Once the format was there, “the texture,” it was missing what is essential to any mission: the crew. We decided to expand and to draw from the expertise of both international and local collaborators. As a designer, I have been greatly inspired by Cabinet Magazine; a Brooklyn-based publication that publishes quarterly on one theme through various viewpoints and genres. We contacted them and asked them to join and define an editorial line alongside the classes so that we can share our monthly theme through their eyes. We also contacted locally-based radio host Elle Clay to produce a podcast each month on our research theme with exclusive interviews with our speakers and immersive narratives, Radio Wolfgang are working on the dissemination of that content and Amsterdam-based graphic designers Our Machine have developed the graphics for the projects.
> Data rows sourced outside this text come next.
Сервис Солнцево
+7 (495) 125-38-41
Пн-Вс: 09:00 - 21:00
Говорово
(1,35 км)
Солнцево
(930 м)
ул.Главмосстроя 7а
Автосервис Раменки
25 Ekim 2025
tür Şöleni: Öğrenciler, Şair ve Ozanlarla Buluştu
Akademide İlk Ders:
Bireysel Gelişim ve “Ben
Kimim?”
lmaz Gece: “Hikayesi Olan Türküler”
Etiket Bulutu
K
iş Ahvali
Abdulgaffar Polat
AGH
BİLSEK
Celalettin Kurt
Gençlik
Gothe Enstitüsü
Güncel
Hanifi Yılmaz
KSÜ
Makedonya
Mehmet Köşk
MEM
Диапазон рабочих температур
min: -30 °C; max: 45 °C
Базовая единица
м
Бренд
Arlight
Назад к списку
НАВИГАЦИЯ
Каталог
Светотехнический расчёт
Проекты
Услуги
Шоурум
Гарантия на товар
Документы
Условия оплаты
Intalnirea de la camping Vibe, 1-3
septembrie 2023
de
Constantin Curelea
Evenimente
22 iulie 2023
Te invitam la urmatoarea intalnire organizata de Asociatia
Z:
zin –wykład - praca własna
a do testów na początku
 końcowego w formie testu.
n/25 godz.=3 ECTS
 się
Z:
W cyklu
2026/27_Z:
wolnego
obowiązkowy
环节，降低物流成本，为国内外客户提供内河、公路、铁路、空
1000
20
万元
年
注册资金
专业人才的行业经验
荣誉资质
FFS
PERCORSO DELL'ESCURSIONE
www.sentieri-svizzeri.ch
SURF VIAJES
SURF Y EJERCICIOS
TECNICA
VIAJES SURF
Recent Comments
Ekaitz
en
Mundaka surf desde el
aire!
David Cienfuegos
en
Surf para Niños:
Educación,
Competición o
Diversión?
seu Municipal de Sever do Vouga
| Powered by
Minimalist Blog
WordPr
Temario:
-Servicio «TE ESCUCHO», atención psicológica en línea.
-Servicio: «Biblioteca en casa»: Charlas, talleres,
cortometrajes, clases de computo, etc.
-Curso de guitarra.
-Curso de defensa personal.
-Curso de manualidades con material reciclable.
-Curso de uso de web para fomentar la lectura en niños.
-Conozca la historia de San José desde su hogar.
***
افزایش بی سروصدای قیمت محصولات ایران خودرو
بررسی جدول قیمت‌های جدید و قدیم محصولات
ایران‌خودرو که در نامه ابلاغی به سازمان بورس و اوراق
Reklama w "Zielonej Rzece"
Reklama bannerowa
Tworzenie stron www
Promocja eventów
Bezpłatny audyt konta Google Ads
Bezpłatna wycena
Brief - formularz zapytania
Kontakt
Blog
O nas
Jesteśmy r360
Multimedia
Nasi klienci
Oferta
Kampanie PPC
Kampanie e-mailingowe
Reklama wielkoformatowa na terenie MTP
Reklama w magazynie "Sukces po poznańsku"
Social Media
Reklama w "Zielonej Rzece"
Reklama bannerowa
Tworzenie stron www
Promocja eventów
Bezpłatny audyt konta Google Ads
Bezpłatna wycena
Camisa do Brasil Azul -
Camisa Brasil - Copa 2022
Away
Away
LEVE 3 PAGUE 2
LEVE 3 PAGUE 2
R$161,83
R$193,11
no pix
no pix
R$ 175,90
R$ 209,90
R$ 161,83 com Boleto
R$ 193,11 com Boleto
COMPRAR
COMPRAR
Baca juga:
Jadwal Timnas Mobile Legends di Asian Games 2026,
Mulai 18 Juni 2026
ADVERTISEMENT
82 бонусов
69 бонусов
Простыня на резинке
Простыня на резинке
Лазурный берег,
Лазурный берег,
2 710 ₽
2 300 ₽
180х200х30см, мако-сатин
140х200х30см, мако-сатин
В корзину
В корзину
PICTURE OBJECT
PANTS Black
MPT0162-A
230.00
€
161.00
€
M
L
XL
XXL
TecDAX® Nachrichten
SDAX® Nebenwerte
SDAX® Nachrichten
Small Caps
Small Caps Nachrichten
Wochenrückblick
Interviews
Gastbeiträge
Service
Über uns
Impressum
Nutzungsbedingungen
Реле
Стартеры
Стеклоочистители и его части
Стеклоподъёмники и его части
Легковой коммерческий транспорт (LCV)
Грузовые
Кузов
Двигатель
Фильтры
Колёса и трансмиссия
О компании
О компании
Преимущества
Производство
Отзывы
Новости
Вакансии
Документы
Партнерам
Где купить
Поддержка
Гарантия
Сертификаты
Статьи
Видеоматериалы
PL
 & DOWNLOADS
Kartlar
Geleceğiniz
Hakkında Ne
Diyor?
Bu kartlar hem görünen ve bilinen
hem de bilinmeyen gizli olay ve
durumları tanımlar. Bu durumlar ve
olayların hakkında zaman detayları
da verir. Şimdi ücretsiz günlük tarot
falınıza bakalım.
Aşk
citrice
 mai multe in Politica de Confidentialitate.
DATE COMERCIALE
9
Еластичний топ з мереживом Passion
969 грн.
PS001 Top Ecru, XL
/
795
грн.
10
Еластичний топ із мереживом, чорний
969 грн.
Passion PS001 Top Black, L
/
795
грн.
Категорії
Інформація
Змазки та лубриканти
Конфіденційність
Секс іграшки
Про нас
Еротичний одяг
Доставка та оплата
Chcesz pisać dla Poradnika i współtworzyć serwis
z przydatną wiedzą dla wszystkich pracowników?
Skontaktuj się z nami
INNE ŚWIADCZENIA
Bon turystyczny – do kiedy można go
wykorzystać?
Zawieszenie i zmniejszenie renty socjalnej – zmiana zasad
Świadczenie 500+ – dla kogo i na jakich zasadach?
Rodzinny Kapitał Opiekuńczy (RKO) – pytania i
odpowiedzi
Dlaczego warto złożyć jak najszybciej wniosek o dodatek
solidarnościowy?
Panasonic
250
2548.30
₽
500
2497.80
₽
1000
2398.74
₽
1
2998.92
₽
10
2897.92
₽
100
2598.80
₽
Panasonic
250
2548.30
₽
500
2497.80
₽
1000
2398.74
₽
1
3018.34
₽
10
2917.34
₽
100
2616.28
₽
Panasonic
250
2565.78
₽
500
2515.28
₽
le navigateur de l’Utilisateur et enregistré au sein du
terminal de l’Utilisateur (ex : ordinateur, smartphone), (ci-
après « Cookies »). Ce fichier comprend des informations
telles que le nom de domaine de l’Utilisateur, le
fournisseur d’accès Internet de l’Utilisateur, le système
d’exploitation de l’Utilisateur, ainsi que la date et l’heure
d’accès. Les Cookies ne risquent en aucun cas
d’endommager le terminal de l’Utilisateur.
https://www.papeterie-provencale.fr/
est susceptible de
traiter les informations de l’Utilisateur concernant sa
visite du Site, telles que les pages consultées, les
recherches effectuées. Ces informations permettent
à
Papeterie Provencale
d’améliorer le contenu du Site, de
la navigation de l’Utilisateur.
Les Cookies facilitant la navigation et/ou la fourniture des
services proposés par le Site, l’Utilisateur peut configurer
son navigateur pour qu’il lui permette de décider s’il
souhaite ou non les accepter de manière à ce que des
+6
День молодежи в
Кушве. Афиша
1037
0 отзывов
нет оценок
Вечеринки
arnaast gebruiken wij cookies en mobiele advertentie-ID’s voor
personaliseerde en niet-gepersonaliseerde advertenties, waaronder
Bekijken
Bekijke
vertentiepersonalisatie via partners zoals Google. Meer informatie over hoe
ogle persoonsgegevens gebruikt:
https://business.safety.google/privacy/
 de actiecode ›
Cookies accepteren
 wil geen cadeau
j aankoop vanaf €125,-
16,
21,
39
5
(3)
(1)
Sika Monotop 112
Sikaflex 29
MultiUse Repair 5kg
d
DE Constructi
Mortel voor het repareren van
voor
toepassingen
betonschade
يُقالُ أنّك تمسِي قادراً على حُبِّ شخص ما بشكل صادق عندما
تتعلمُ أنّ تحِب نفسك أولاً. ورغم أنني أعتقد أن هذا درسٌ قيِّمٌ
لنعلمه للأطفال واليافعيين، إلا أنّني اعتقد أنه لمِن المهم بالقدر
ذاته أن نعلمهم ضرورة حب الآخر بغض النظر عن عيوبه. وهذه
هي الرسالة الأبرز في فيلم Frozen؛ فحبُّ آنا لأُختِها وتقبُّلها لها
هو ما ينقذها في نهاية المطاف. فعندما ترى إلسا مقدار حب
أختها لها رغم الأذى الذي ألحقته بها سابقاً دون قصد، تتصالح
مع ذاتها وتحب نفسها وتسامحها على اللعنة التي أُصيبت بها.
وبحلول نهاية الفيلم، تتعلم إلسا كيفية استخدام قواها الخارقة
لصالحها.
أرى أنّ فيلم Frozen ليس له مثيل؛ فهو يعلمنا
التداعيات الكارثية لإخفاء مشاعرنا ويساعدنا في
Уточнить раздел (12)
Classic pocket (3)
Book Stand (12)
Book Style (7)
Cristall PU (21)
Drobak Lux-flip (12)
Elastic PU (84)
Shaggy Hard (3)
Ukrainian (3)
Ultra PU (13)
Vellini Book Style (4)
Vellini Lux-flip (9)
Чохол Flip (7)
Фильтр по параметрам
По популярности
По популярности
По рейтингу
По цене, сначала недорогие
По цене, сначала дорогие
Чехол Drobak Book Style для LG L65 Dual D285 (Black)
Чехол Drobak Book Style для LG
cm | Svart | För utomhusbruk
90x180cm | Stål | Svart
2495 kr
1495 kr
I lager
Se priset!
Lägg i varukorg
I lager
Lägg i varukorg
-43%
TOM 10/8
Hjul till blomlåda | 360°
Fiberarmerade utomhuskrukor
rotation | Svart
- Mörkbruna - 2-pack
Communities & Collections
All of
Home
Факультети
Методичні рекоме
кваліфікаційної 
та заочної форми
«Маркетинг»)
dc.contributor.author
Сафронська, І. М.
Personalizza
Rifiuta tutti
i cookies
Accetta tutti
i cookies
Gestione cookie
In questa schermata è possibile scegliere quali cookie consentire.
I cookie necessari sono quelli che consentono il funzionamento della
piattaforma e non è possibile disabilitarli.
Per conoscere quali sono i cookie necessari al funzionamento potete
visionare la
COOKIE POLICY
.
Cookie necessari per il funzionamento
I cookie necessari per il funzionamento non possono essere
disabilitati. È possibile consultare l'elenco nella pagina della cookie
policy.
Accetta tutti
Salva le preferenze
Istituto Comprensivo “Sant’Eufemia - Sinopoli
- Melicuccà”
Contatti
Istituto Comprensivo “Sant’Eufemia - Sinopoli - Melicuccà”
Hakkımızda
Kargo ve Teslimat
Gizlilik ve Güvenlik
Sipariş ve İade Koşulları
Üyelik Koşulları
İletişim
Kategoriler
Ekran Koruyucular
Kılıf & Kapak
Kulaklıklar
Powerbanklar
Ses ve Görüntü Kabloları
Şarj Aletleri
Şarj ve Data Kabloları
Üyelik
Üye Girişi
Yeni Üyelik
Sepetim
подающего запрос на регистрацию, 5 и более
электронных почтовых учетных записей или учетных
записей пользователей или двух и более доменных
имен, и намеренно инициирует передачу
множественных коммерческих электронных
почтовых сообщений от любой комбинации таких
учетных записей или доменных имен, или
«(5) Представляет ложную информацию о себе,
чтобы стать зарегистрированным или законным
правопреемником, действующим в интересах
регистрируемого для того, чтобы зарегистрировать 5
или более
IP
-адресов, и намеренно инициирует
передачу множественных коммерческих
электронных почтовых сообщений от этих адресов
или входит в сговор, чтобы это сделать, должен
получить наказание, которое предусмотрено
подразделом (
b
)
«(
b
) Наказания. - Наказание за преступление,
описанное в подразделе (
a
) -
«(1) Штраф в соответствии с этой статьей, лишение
The same goals: to inspire and trigger curiosity and critical reflection on our plausible futures
How will the radio program differ from the A/D/O series?
Each month we are developing a situation where all the speakers meet, Elle imagines an architecture for it and narrates her experience of navigating the data that our speakers give her. So for example the first episode is taking place into her dreams, the next one is taking place at a dinner table inside the kitchen, etc.
It is very exciting as this radio format also allows for a dissemination of our approach to learning. It is different from the class since all speakers are interviewed separately and since it relies more on storytelliing than stage design and situation engineering, but it brings more chances to hear in-depth about our speakers expertise. The class and the podcast however, while this is a different approach, have the same goals: to inspire and trigger curiosity and critical reflection on our plausible futures.